La presidenta del Banco Santander, Ana Botín, ha desvelado una ambiciosa hoja de ruta para la entidad en Estados Unidos, un mercado que considera indispensable. En una reciente comparecencia, Botín afirmó que «para ser un banco global es necesario tener presencia en Estados Unidos». Esta declaración de intenciones contrasta con el clima de creciente presión fiscal y regulatoria que el Gobierno de Pedro Sánchez impone al sector financiero en España.
Mientras el Ejecutivo español se enfoca en medidas como el impuesto extraordinario a la banca, las grandes corporaciones trazan su futuro en jurisdicciones que ofrecen mayor estabilidad y predictibilidad. La estrategia de Santander es un claro ejemplo de cómo el capital busca entornos más favorables para su crecimiento.
La estrategia de Botín: Crecimiento en un mercado libre
Los planes de la entidad son claros y cuantificables. Según anunció Botín, el objetivo es que para 2028, Santander se convierta en «el cuarto banco más rentable entre los 25 más grandes» de Estados Unidos. Además, aspiran a posicionarse como el segundo banco más eficiente en ese mismo grupo. La clave de esta expansión ha sido la adquisición de Webster Bank, una operación que, en palabras de la presidenta, les proporciona «la escala necesaria para ser competitivos».
Este enfoque en la eficiencia y la rentabilidad en un mercado competitivo como el estadounidense subraya una lógica empresarial que choca frontalmente con las políticas intervencionistas que se observan en España, donde a menudo se penaliza el éxito empresarial en lugar de incentivarlo.
Un modelo de éxito frente a la asfixia fiscal
Ana Botín también señaló que, tras las adquisiciones estratégicas en EE.UU. y Reino Unido, «el Santander ya tiene una presencia adecuada en todos sus mercados clave». La meta final, según sus palabras, es convertirse en el banco más rentable en todos estos mercados para 2028.
Este plan de crecimiento global, basado en la competencia y la eficiencia, sirve como un espejo para las políticas económicas del Gobierno de Sánchez.
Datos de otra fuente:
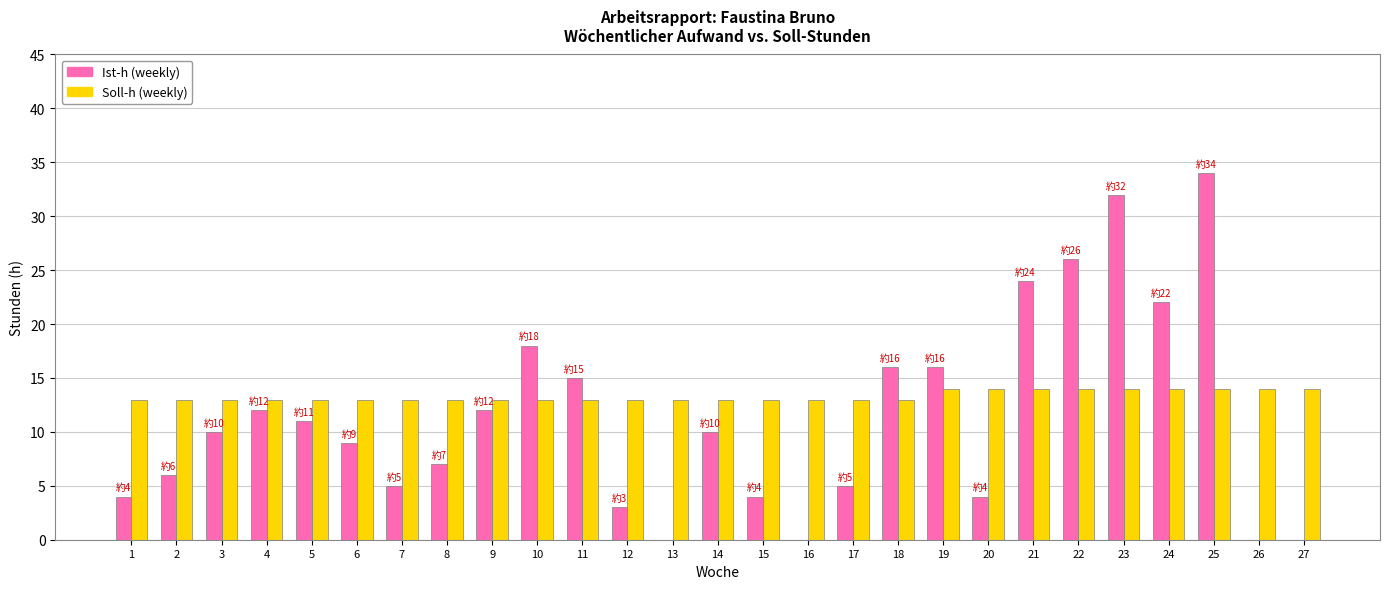

Which series has the largest range (max minus min)?

Ist-h (weekly)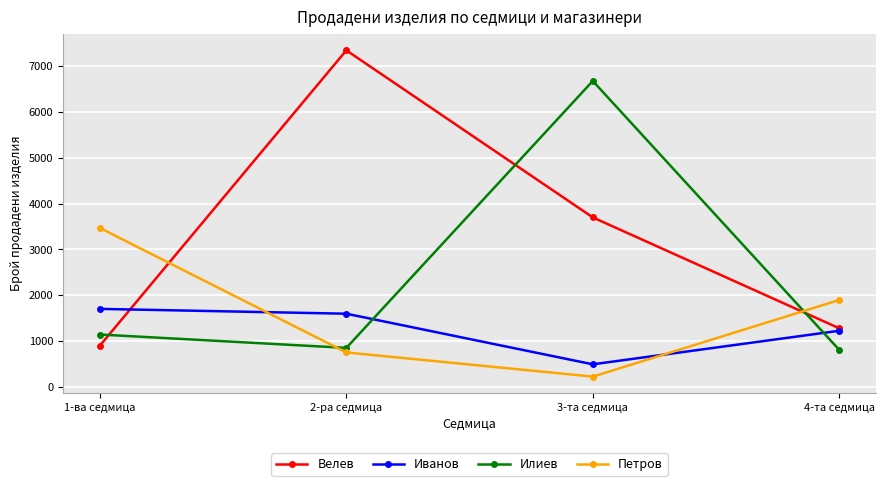

At which label is Иванов closest to 1098?

4-та седмица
Mientras una de las mayores empresas españolas demuestra su capacidad para competir y triunfar a nivel mundial, en su país de origen se enfrenta a un entorno regulatorio que parece más interesado en la recaudación a corto plazo que en fomentar un tejido empresarial sólido y competitivo a largo plazo. La historia de Santander en Estados Unidos es la crónica de lo que el sector privado español podría lograr con un marco de mayor libertad económica y seguridad jurídica.